一方、司は魔方陣の性質逆転を行なっていた。
『彼女』から得られた知識を総動員し、『異界からの召喚』としての機能を『現世からの転送』へと上書きする。
司の周囲から淡い光が生まれ、それらがゆっくりと魔方陣へと降り注ぐ。
「……すごい」
愛音は呆然とした口調で呟く。つい先ほどまで普通の人間であったはずの司は、今や自分以上に魔女の資質を身に付けていた。その能力に彼女は圧倒される。
「…………っ」
「司、大丈夫?」
「あっ、あぁ……。何とか」
よく見れば、司の表情は苦悶に歪んでいる。慣れない魔法行使が、普段より体力のない彼には苦痛なのは、誰の目から見ても明らかである。
「…………」
「あ、愛音」
「安心して。司ならできるから」
司の手を、愛音が両手で包み込んでいた。子をあやす母親のような挙措に、司は恥ずかしそうにそっぽを向く。
──周囲の風景が、ぐにゃりと歪んだように見えた。
「……変わった」
「えっ?」
「二人とも! そいつを魔方陣の中に!」
司がエイルとシグムドへ叫ぶ。
彼の意図を瞬時に読み取った二人は、イドゥンを魔方陣の中へ押しやる。彼女も司たちの謀りを感じ取ったのか抵抗するも、司たちの方が早かった。

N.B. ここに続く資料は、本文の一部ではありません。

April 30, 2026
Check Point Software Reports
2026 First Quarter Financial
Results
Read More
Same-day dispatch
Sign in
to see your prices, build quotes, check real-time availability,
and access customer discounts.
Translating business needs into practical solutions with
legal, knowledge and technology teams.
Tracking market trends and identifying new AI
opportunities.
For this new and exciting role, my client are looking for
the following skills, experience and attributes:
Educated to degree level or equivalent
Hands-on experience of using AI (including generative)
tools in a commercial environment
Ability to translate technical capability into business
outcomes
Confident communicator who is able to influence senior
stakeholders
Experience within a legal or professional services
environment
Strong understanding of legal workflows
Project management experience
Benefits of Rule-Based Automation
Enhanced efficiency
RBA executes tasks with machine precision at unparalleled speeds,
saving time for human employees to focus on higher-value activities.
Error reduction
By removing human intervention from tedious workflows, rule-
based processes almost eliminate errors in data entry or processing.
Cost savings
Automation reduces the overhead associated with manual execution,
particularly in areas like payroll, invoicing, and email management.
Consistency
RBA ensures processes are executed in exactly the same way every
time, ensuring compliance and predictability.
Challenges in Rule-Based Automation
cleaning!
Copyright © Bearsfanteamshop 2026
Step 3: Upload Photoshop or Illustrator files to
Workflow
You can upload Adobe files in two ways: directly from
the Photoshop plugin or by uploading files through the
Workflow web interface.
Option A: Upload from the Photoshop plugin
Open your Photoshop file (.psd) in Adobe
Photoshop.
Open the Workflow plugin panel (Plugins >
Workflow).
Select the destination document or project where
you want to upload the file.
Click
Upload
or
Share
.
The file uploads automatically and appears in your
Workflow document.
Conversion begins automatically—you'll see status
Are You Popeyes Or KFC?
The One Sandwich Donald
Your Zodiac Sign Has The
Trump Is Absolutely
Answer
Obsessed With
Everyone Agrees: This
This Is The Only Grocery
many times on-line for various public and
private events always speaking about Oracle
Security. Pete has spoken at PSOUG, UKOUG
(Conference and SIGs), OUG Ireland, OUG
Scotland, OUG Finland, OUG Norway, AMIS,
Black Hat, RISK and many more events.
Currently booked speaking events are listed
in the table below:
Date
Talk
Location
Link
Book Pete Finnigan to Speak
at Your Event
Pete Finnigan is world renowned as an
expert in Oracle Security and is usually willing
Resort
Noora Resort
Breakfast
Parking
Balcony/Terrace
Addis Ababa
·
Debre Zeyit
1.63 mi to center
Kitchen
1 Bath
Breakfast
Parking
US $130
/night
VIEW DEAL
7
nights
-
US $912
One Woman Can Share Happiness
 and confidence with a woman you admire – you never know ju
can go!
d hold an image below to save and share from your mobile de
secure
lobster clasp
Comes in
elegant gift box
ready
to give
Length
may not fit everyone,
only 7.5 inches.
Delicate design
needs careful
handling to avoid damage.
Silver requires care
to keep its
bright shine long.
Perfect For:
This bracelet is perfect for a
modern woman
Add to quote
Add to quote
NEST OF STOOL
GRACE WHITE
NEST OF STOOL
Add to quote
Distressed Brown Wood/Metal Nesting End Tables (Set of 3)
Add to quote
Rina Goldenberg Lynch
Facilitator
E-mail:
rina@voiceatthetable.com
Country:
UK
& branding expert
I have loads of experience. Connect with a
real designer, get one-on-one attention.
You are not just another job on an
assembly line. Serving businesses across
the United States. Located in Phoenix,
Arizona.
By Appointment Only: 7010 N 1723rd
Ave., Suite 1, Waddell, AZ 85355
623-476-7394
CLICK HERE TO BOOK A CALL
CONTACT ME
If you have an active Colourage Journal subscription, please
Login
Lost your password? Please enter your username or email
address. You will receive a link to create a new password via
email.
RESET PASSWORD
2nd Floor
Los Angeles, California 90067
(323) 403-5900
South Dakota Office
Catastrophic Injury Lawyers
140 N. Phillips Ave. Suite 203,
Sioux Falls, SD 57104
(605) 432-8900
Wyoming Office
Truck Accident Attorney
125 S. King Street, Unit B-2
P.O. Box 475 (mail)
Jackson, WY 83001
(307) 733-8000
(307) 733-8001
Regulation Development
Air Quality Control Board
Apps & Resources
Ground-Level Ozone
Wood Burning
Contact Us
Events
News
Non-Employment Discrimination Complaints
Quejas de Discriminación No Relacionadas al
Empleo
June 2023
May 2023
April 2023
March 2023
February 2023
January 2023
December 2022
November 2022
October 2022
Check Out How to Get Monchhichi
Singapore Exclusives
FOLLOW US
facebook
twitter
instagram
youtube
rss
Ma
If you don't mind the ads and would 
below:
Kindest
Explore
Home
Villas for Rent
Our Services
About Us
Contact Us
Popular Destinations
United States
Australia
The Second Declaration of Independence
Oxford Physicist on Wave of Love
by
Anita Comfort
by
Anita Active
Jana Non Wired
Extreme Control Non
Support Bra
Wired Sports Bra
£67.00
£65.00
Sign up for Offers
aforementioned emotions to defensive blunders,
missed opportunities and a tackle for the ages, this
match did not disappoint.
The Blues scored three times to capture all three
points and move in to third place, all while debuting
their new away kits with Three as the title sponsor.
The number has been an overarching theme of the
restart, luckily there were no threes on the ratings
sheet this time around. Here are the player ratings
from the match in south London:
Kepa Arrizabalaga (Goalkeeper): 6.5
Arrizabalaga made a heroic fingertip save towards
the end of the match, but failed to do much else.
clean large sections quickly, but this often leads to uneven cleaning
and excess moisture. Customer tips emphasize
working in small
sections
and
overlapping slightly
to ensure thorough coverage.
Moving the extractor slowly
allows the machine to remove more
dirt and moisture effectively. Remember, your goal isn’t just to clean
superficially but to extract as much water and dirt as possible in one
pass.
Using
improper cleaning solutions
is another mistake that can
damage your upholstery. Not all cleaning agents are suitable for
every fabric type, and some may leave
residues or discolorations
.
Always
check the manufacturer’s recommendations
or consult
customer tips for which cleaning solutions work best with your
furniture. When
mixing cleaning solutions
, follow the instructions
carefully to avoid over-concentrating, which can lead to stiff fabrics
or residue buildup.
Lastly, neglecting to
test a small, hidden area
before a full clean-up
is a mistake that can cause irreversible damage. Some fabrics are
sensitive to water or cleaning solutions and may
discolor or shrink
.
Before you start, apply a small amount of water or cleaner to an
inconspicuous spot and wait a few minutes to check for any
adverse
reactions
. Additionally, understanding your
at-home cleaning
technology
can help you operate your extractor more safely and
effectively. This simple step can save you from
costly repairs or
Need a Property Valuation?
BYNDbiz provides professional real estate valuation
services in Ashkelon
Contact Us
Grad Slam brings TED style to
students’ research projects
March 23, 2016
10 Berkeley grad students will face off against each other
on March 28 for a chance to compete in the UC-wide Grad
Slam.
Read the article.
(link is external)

イドゥンが魔方陣に入ったのを確認すると、司は詠唱を開始した。脳裏に浮かぶ語句を、一字一句読み上げる。言い馴れない言葉が多く口が上手く動かないためか、たどたどしい口調だ。
しかし、詠唱は効果を発揮し始めた。効果を書き換えられた魔方陣が光輝を放ち、中に踏み込んだイドゥンを光の檻へと閉じ込める。
「ウググゥッ……。ウガァァァァッッッ!!」
光に呑まれたイドゥンの影が、徐々におぼろげになっていく。絶叫しながらもがくも、強固な魔方陣の結界は彼女の拳を受けても微動だにしない。
────オオオオオオオオォンッ!
大気を震わす断末魔を最後に、イドゥンの影は光の中から消え去った。